-- TEXT SECTION follows --
# How do you remove Torsion Bars



## tcrote5516 (Sep 30, 2006)

I am at the point where I need to remove the torsion bars. I assume they are just splined on each end but if somone could give a quick walkthrough on the removal of them from the truck, and the removal of the end piece that the adjuster will need to go on the new bar. I just have no clue, and dont want to break anything. Im shure there is a better tecnique then bashing them with a hammer. They are severly rusted! (like everything else) Thank you !!!


----------



## 88pathoffroad (Jun 6, 2004)

The adjuster has a c-clip on it that needs to be removed before it will come off. Other than that, spray all bolts and splined ends with PB Blaster (not WD-40) first, then just take 'em apart. I'm assuming you have a 87-95 Pathfinder? The 96-ups have struts, no torsion bars.

Loosen tension on the adjusters after jacking up and supporting the front end, then take 'er apart. It's about as simple as it looks. The adjusters will come out of the crossmember pretty easily if you wrangle them around a little.
-- TEXT SECTION concluded --
--- EXERCISE A ---
In the torsion bar thread, rewrite the passage starting with "## tcrote5516 (Sep" and going on through "Thank you !!!", substituting "mallet" for "hammer".
The torsion bar thread and the listing that follows it come from unrelated sources.
-- ENTRIES SUPPLIED follows --
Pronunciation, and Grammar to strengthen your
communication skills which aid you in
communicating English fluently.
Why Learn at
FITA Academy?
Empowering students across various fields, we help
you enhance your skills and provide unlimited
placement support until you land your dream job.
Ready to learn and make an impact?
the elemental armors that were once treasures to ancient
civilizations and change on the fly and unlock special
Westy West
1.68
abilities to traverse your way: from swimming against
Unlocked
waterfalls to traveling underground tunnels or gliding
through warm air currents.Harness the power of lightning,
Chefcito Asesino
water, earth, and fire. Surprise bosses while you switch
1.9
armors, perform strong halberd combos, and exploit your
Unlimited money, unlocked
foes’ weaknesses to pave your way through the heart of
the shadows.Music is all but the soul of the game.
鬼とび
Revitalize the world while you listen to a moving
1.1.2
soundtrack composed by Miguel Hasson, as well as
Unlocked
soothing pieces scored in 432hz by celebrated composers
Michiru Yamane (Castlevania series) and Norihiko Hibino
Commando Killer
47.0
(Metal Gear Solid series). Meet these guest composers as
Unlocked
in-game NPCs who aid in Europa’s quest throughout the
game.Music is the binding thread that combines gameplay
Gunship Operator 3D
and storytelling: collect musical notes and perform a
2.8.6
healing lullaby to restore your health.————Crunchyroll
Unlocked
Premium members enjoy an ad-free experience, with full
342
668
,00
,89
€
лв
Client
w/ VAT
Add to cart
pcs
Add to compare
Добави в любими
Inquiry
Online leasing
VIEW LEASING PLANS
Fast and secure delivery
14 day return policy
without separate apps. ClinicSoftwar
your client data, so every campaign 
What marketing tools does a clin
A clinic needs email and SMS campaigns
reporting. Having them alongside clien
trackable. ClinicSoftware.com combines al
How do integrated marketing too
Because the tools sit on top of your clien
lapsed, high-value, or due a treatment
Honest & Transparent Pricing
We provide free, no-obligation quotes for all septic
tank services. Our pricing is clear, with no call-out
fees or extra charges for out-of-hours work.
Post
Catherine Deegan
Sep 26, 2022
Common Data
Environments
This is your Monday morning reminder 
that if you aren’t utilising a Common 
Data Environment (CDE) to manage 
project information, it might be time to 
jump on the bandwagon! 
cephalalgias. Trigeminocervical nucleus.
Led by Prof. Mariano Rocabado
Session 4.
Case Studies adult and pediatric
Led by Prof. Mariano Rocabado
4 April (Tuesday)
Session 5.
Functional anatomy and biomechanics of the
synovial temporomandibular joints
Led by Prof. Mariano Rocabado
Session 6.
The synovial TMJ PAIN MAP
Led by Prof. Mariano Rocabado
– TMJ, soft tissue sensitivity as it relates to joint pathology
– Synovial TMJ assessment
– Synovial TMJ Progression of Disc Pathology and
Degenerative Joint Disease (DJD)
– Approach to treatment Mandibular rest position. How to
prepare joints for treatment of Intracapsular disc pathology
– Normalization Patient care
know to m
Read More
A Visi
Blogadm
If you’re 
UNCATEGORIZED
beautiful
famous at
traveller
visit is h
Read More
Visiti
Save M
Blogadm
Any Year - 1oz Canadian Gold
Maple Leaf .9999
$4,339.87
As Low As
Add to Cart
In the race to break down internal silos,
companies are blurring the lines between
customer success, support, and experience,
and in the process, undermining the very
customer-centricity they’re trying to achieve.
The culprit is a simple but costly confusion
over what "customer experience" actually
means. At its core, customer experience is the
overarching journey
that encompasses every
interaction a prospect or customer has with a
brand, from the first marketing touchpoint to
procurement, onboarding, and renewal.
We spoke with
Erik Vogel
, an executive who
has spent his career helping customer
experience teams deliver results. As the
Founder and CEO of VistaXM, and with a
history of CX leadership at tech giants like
-- ENTRIES SUPPLIED concluded --
--- EXERCISE B ---
Transcribe the listing exactly, starting with its first line and going on through the line with "Gunship Operator 3D".

--- YOUR RESPONSE A ---
## tcrote5516 (Sep 30, 2006)

I am at the point where I need to remove the torsion bars. I assume they are just splined on each end but if somone could give a quick walkthrough on the removal of them from the truck, and the removal of the end piece that the adjuster will need to go on the new bar. I just have no clue, and dont want to break anything. Im shure there is a better tecnique then bashing them with a mallet. They are severly rusted! (like everything else) Thank you !!!

--- YOUR RESPONSE B ---
Pronunciation, and Grammar to strengthen your
communication skills which aid you in
communicating English fluently.
Why Learn at
FITA Academy?
Empowering students across various fields, we help
you enhance your skills and provide unlimited
placement support until you land your dream job.
Ready to learn and make an impact?
the elemental armors that were once treasures to ancient
civilizations and change on the fly and unlock special
Westy West
1.68
abilities to traverse your way: from swimming against
Unlocked
waterfalls to traveling underground tunnels or gliding
through warm air currents.Harness the power of lightning,
Chefcito Asesino
water, earth, and fire. Surprise bosses while you switch
1.9
armors, perform strong halberd combos, and exploit your
Unlimited money, unlocked
foes’ weaknesses to pave your way through the heart of
the shadows.Music is all but the soul of the game.
鬼とび
Revitalize the world while you listen to a moving
1.1.2
soundtrack composed by Miguel Hasson, as well as
Unlocked
soothing pieces scored in 432hz by celebrated composers
Michiru Yamane (Castlevania series) and Norihiko Hibino
Commando Killer
47.0
(Metal Gear Solid series). Meet these guest composers as
Unlocked
in-game NPCs who aid in Europa’s quest throughout the
game.Music is the binding thread that combines gameplay
Gunship Operator 3D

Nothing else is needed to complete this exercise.